Task to carry out:
Your answer is the lines below, exactly, from the one that contains "middle tip: (399, 323)" through the one that contains "middle pip: (471, 334)", both included.

Images with pose keypoints:
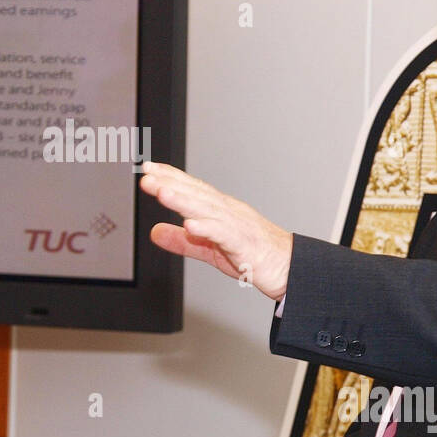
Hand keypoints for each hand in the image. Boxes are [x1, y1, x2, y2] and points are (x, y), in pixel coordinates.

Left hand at [138, 161, 293, 298]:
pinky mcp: (244, 243)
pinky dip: (206, 228)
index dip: (170, 177)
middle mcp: (227, 211)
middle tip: (146, 175)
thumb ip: (182, 241)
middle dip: (170, 183)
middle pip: (196, 194)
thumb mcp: (209, 249)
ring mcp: (236, 225)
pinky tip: (191, 225)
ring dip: (183, 200)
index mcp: (220, 210)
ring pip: (206, 209)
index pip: (192, 189)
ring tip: (162, 192)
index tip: (149, 168)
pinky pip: (223, 234)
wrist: (289, 268)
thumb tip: (155, 232)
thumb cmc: (254, 254)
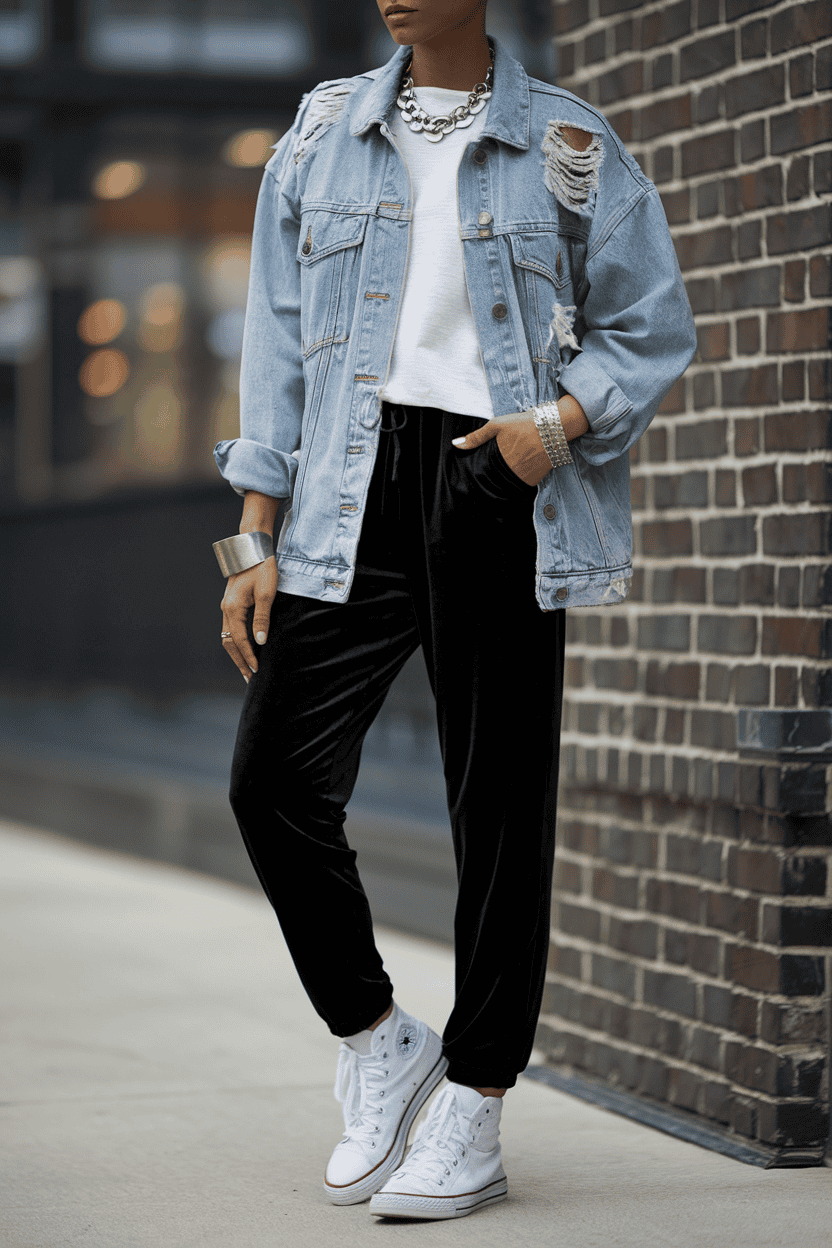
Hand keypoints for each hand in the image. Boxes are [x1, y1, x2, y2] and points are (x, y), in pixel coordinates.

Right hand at [221, 556, 277, 683]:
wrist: (253, 549)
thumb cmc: (262, 568)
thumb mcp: (267, 593)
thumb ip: (263, 618)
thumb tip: (260, 641)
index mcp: (233, 608)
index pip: (240, 640)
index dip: (248, 657)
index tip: (256, 671)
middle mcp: (226, 609)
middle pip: (229, 642)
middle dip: (239, 661)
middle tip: (249, 678)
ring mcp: (227, 606)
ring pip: (228, 636)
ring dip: (237, 653)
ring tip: (246, 668)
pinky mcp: (232, 603)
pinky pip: (231, 628)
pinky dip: (236, 642)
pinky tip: (246, 648)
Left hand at [451, 395, 589, 485]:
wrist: (554, 426)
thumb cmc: (525, 423)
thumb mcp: (497, 425)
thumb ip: (476, 436)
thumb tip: (455, 444)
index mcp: (499, 458)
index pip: (484, 473)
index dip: (482, 473)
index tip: (481, 473)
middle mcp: (510, 470)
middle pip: (496, 479)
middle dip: (495, 475)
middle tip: (502, 467)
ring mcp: (524, 476)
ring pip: (508, 483)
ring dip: (507, 478)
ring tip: (514, 465)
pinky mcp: (536, 479)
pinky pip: (523, 485)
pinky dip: (520, 479)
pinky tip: (522, 468)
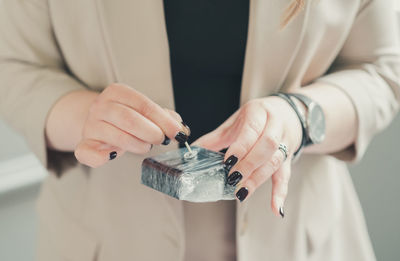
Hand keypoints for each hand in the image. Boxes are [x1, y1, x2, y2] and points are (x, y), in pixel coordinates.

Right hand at [75, 83, 188, 167]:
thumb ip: (163, 116)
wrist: (98, 120)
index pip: (144, 105)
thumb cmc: (127, 116)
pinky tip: (114, 155)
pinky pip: (87, 152)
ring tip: (145, 146)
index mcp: (117, 92)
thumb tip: (180, 126)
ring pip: (116, 136)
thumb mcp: (143, 110)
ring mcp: (90, 125)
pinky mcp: (84, 144)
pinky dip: (100, 157)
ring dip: (137, 144)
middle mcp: (101, 106)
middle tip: (162, 140)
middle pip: (129, 119)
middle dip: (152, 132)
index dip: (164, 120)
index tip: (178, 132)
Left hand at [193, 97, 301, 216]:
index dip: (242, 146)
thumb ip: (215, 137)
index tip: (228, 161)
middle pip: (267, 145)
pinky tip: (275, 209)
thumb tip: (192, 150)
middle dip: (250, 163)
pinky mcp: (289, 158)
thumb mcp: (236, 122)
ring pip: (275, 160)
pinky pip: (285, 175)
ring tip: (242, 192)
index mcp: (259, 112)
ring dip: (258, 178)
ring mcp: (285, 142)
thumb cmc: (258, 117)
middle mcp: (275, 125)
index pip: (253, 129)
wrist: (288, 112)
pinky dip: (280, 193)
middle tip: (234, 178)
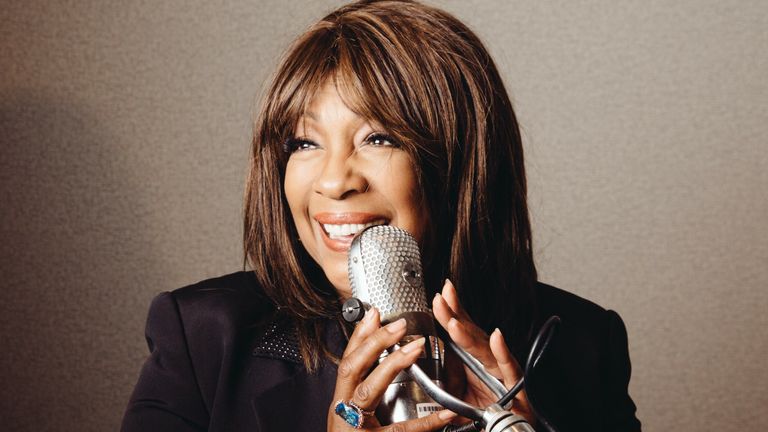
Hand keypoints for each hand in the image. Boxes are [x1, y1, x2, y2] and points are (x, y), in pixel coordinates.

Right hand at [328, 307, 456, 430]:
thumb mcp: (355, 421)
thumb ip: (365, 393)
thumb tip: (381, 360)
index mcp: (340, 407)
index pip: (347, 363)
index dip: (359, 337)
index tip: (373, 313)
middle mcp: (342, 416)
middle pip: (351, 370)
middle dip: (373, 343)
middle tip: (399, 323)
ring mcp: (355, 430)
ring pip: (368, 392)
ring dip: (391, 366)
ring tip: (415, 348)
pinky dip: (427, 424)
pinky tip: (447, 413)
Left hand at [432, 279, 534, 424]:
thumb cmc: (485, 413)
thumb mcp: (453, 396)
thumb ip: (439, 381)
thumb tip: (415, 365)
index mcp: (474, 361)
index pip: (461, 331)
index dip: (451, 312)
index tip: (439, 295)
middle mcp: (488, 362)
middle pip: (471, 334)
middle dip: (455, 315)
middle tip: (441, 298)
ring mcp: (502, 372)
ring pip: (485, 350)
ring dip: (470, 335)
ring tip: (454, 322)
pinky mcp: (515, 386)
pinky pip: (508, 368)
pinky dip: (502, 353)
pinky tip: (496, 338)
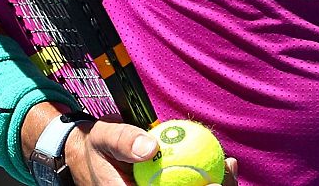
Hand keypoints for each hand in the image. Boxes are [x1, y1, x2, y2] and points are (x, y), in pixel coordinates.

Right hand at [62, 120, 238, 184]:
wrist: (88, 152)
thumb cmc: (97, 144)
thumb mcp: (104, 137)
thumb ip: (124, 141)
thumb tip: (150, 149)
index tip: (211, 185)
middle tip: (225, 178)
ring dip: (215, 184)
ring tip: (230, 166)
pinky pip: (189, 184)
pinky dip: (210, 176)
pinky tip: (228, 163)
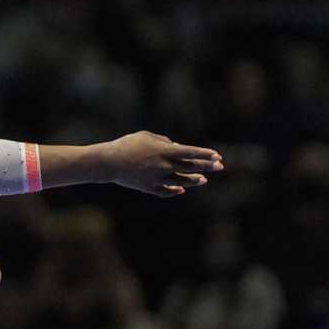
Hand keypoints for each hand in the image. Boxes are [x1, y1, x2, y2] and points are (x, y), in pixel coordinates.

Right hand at [101, 132, 223, 196]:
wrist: (108, 162)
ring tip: (203, 179)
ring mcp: (158, 178)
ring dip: (194, 180)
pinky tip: (181, 190)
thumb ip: (164, 141)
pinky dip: (175, 191)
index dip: (205, 154)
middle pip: (190, 167)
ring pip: (182, 181)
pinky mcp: (149, 188)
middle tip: (220, 166)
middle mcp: (164, 166)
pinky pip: (166, 191)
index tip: (217, 156)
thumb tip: (178, 147)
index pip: (191, 152)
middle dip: (207, 166)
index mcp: (164, 151)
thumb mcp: (146, 136)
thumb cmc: (126, 145)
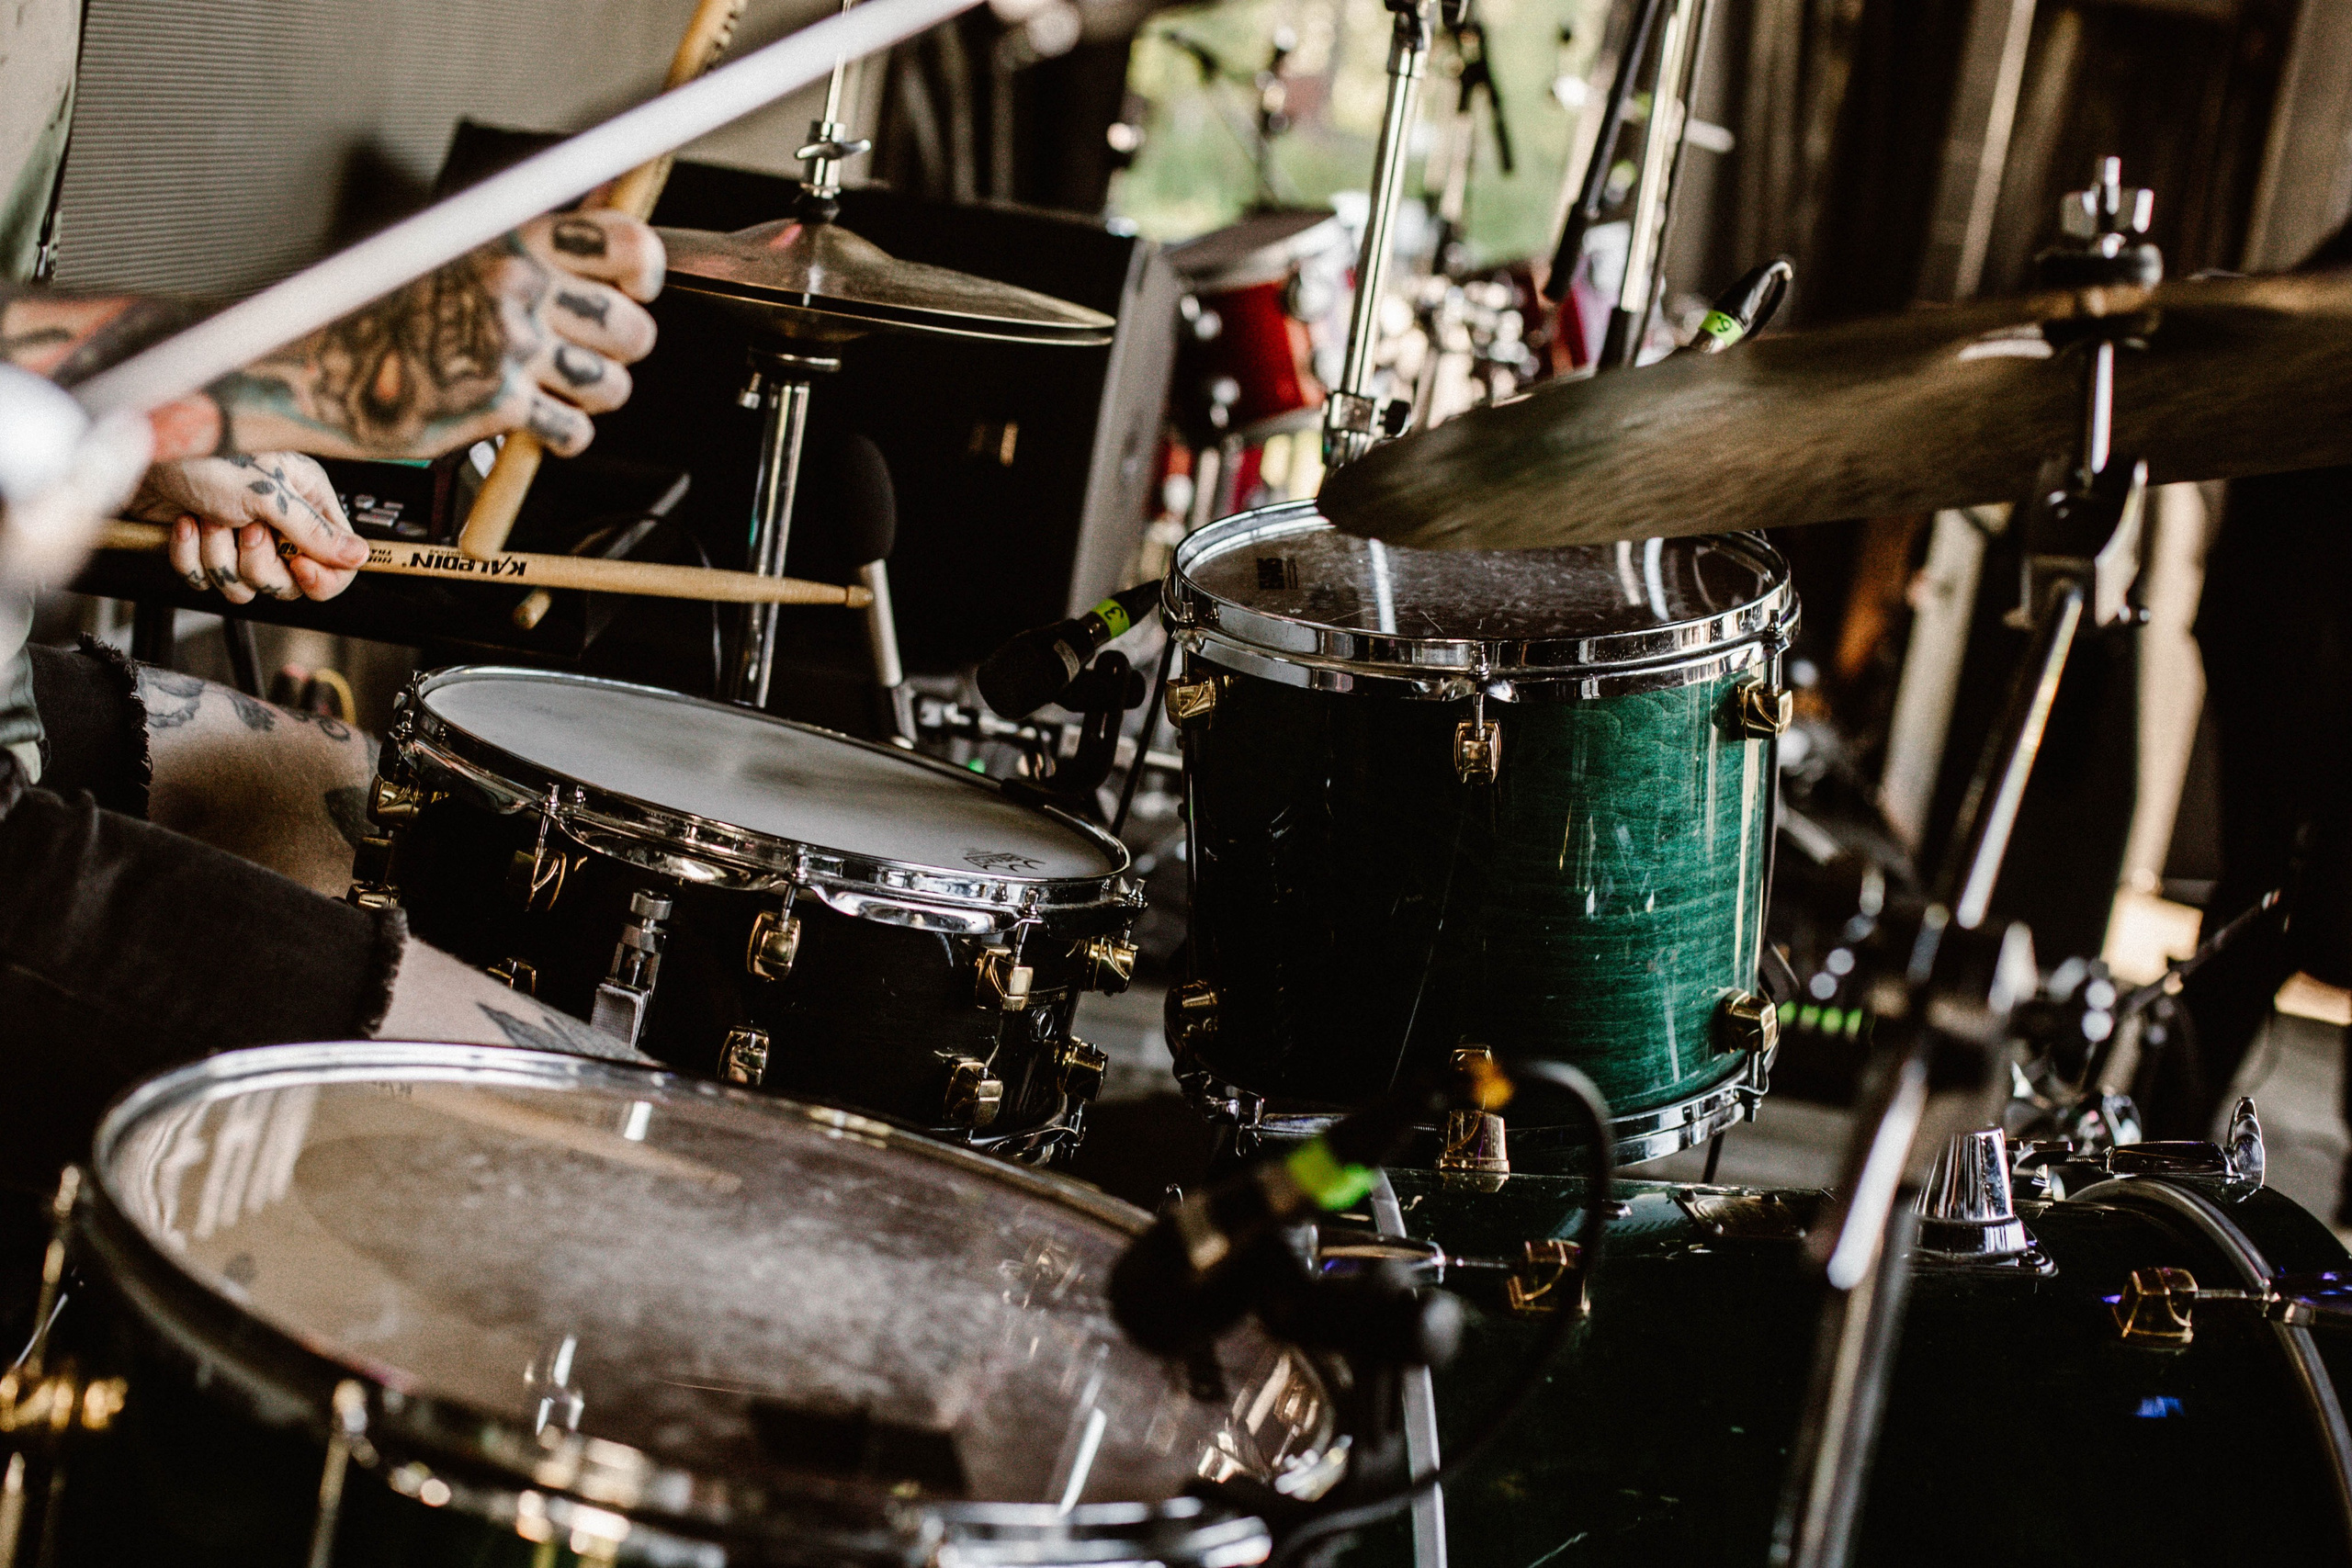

Exercise output:
middle tip: (399, 323)
ring mcp: (355, 430)
ring pip: (368, 392)
ring dip: (391, 366)
ring tip: (415, 348)
pinky dip: (427, 424)
pinky tip: (447, 413)
Left hand at [432, 279, 534, 424]:
thumb cmc: (485, 413)
thumb mcp: (453, 396)
thumb ip: (439, 381)
thumb tip: (415, 365)
index mcp: (474, 361)
index pip: (461, 331)
index dip: (451, 312)
index tip: (439, 295)
middle mcp: (488, 362)
middle pip: (471, 334)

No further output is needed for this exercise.